Arbor Energy just lit up the grid with a $55M Series A that feels more like ignition than investment. Co-led by Lowercarbon Capital and Voyager Ventures, with Gigascale Capital and Marathon Petroleum Corp in the mix, this round is pure thrust for a team that swapped rockets for reactors and Mars shots for megawatts. Founded in 2022 by Brad Hartwig (CEO/Co-Founder) and Andres Garcia-Clark (CTO/Co-Founder), Arbor’s story reads like aerospace meets apocalypse recovery. Hartwig built Crew Dragon engines at SpaceX, flew test crafts for Kitty Hawk, then watched California wildfires torch his backyard and decided the real frontier wasn’t the stars, it was survival. Garcia-Clark brought 17 years of turbine mastery from GE Power and SpaceX, turning hot gas paths into power cycles that actually respect physics and the planet.
From that fusion of rocket science and climate urgency came HALCYON, a modular, zero emission turbine that runs like a vegetarian rocket engine. It burns fuel with pure oxygen, spins supercritical carbon dioxide, captures more than 99% of emissions, and leaves nothing but clean power and water. Each 25MW unit can stand alone or stack to more than 1GW, giving data centers, utilities, and heavy industry a new way to chase reliability without wrecking the atmosphere. And yes, it’s built right in El Segundo, using 3D-printed precision parts from local suppliers who don’t wait 3 years for a supply chain miracle.
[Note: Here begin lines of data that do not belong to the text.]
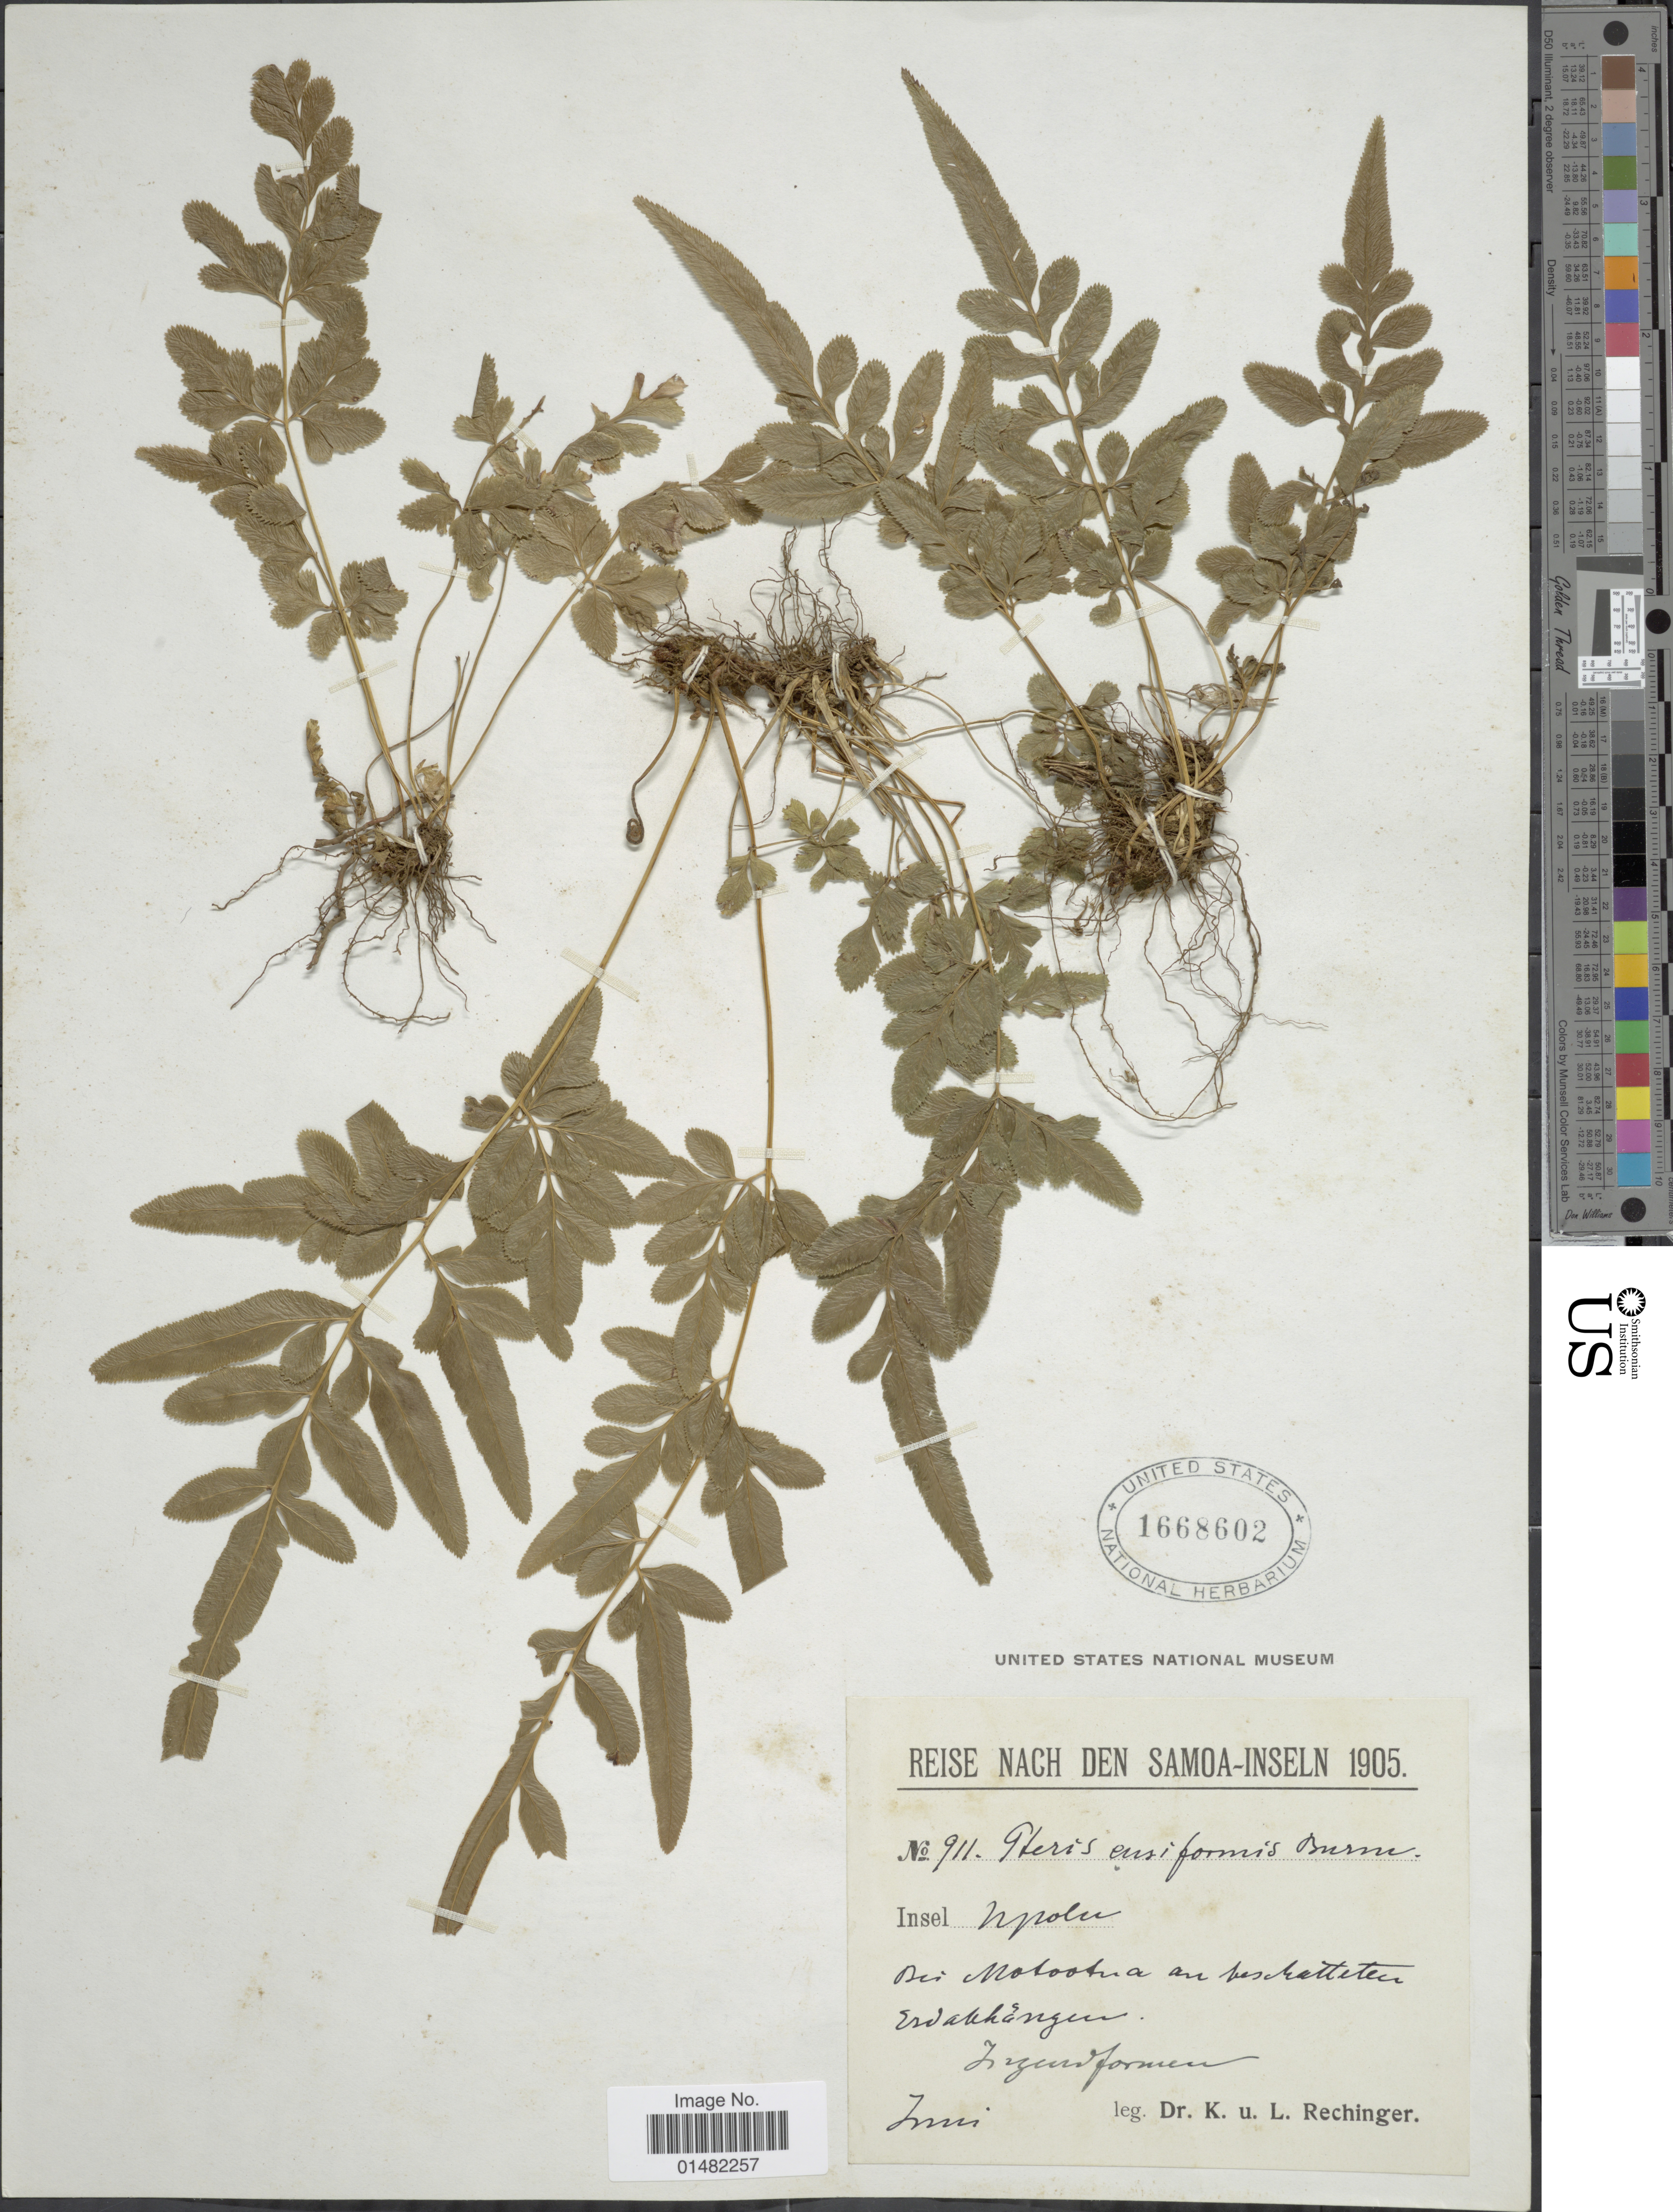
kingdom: Plantae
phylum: Tracheophyta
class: Polypodiopsida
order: Polypodiales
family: Pteridaceae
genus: Pteris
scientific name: Pteris ensiformis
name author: Burm. f.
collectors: K. Rechinger & L. Rechinger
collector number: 911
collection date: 1905-06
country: Samoa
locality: Insel Upolu, Bei Motootua and besschatteten Erdakkangen [interpreted]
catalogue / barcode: US 1668602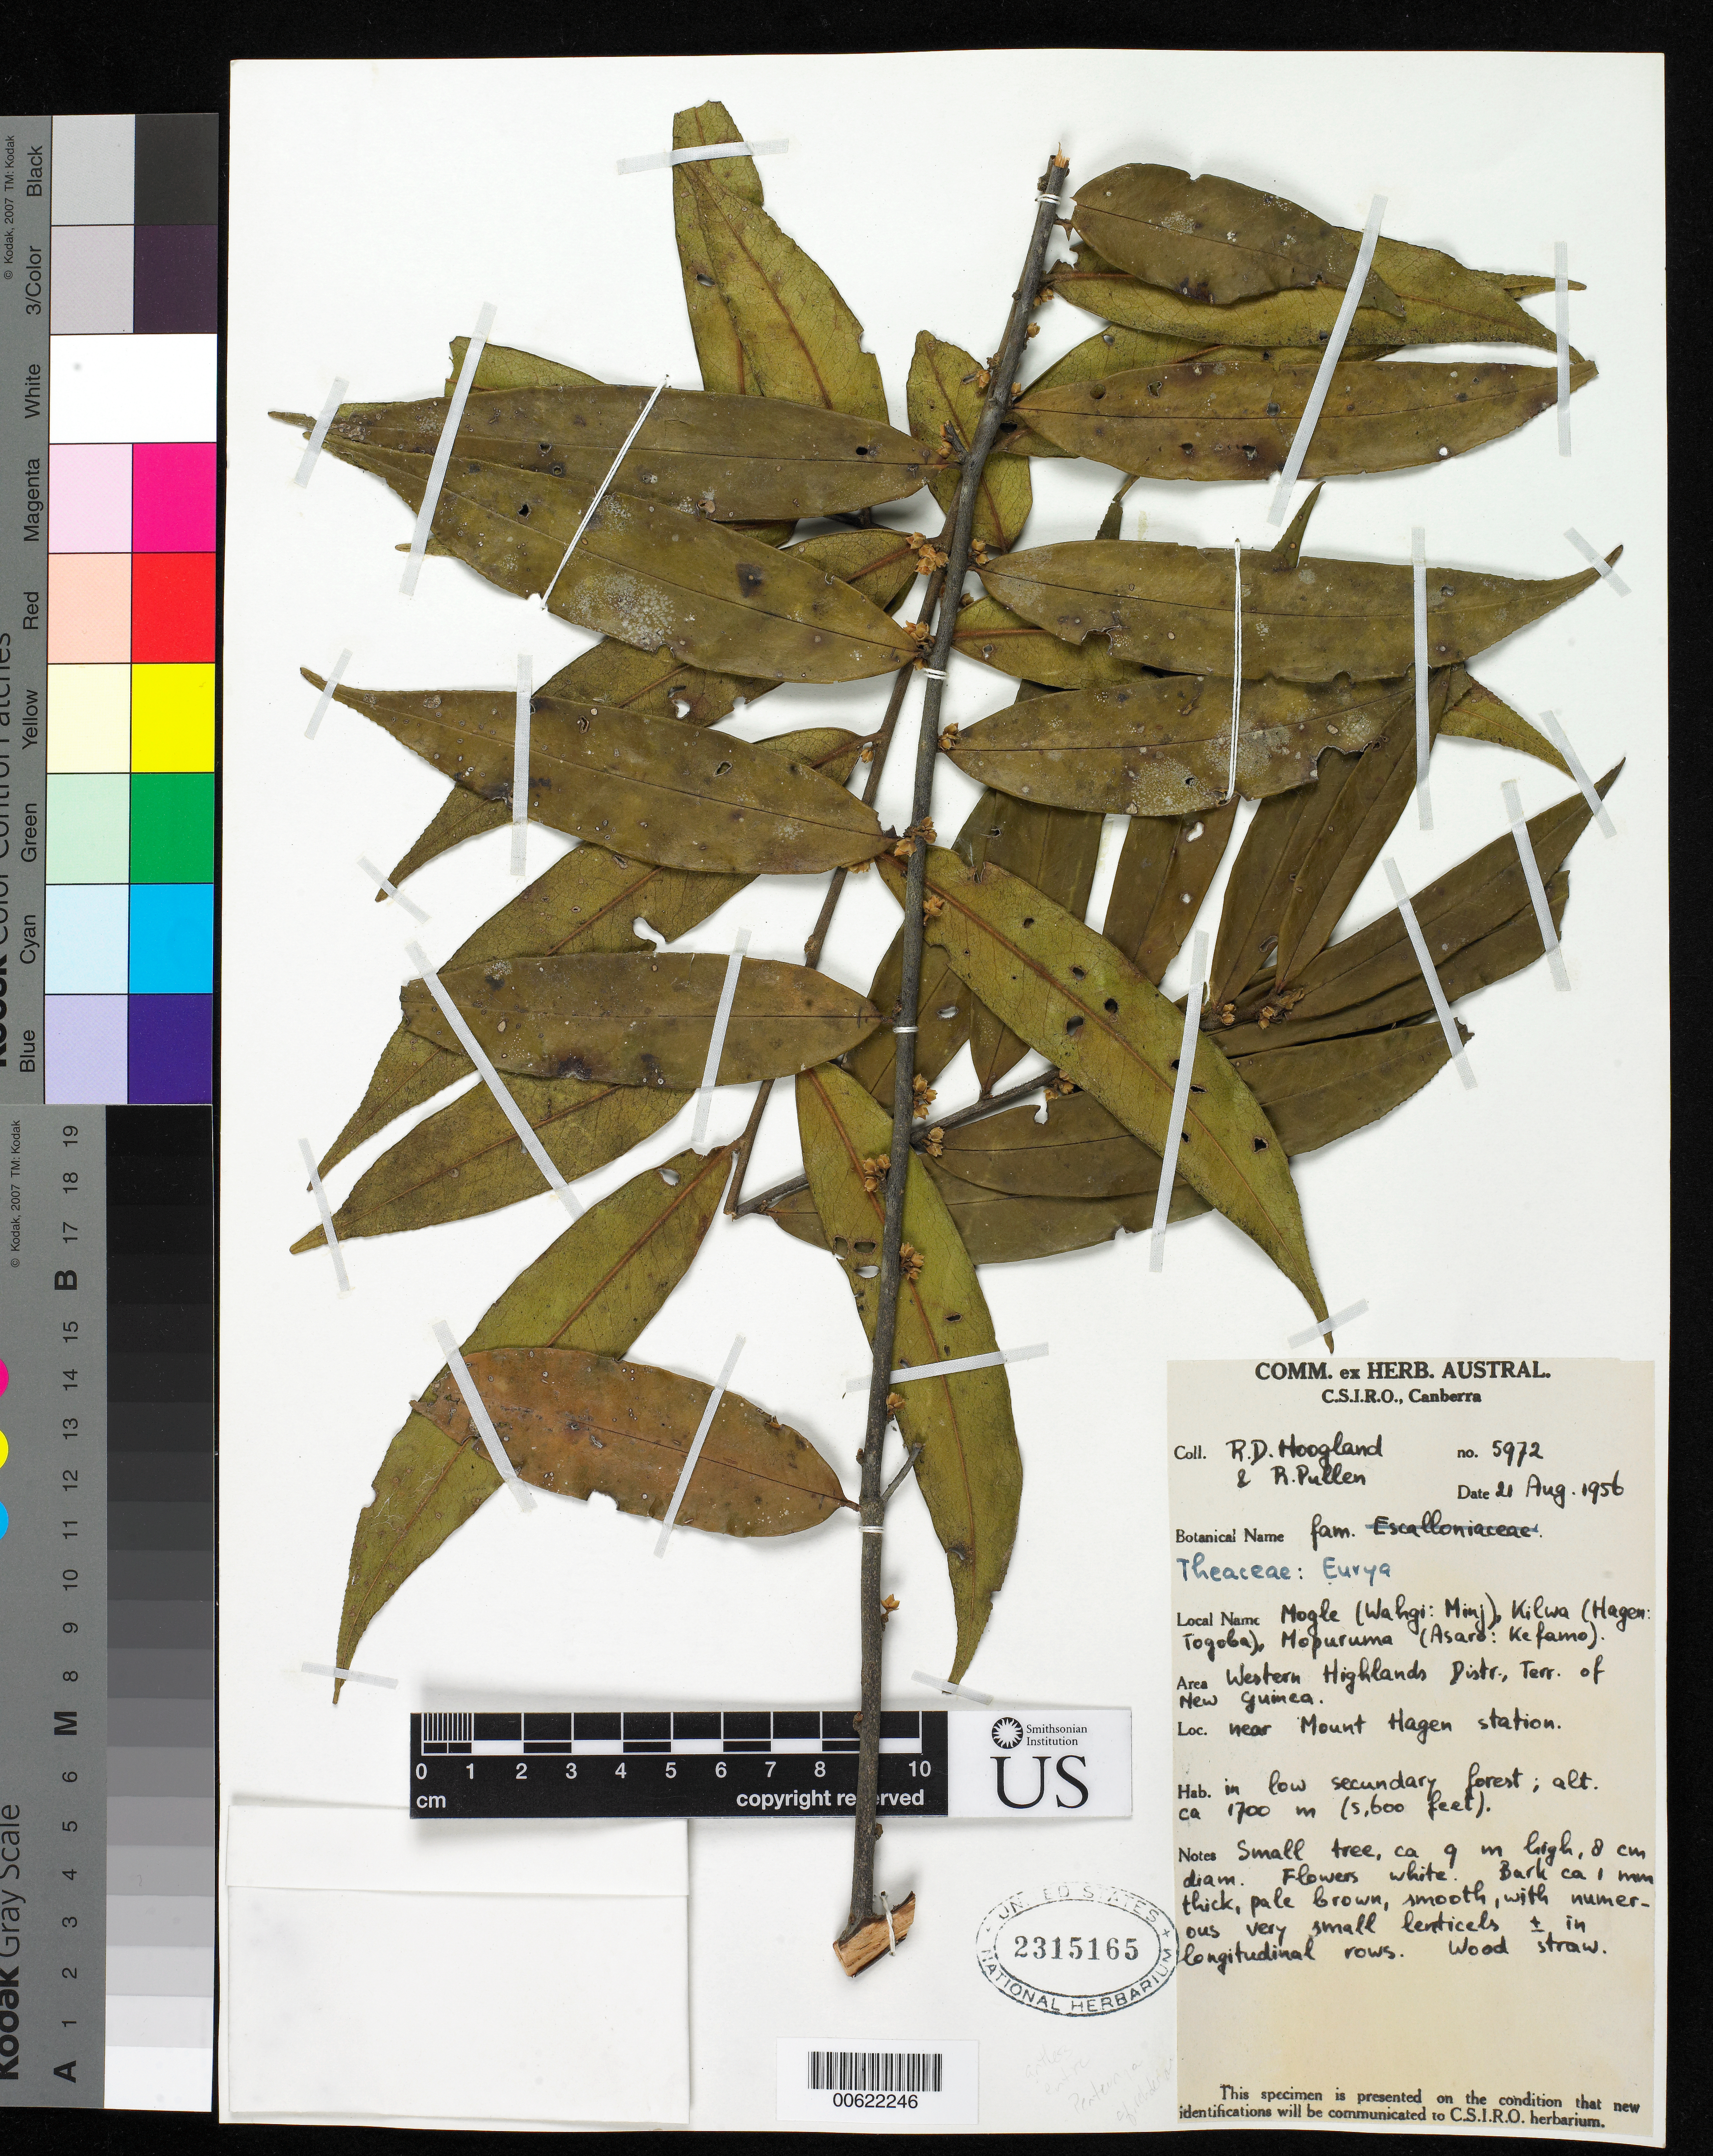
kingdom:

Arbor’s already moving from prototype to proof. Microsoft inked a multi-year deal for 25K tons of permanent CO₂ removal starting in 2027 while pulling 5MW of clean electricity. Then came Frontier, the climate Avengers funded by Stripe, Google, Meta, Shopify, McKinsey and more, dropping a $41M offtake to lock 116K tons of removal between 2028–2030. Those aren’t press releases; they’re purchase orders that say this tech’s real, repeatable, and ready for scale.
That $55M raise finishes the 1MW ATLAS pilot and powers HALCYON’s commercial rollout. The first full-scale facility in Lake Charles, LA goes live in 2028, starting with 5–10MW and scaling to 100MW by 2030 while scrubbing approximately 2M tons of CO₂ per year. By 2032, Arbor plans to ship more than 100 HALCYON turbines annually, more than 1GW of new carbon-negative capacity every year. In a world where AI data centers are about to triple U.S. electricity use by 2028, that’s not just innovation, it’s insurance.
Arbor Energy isn’t chasing hype; it’s building hardware that runs hotter, cleaner, faster. They’re not just producing power, they’re producing possibility. Because the future doesn’t wait for permission, it runs on clean combustion.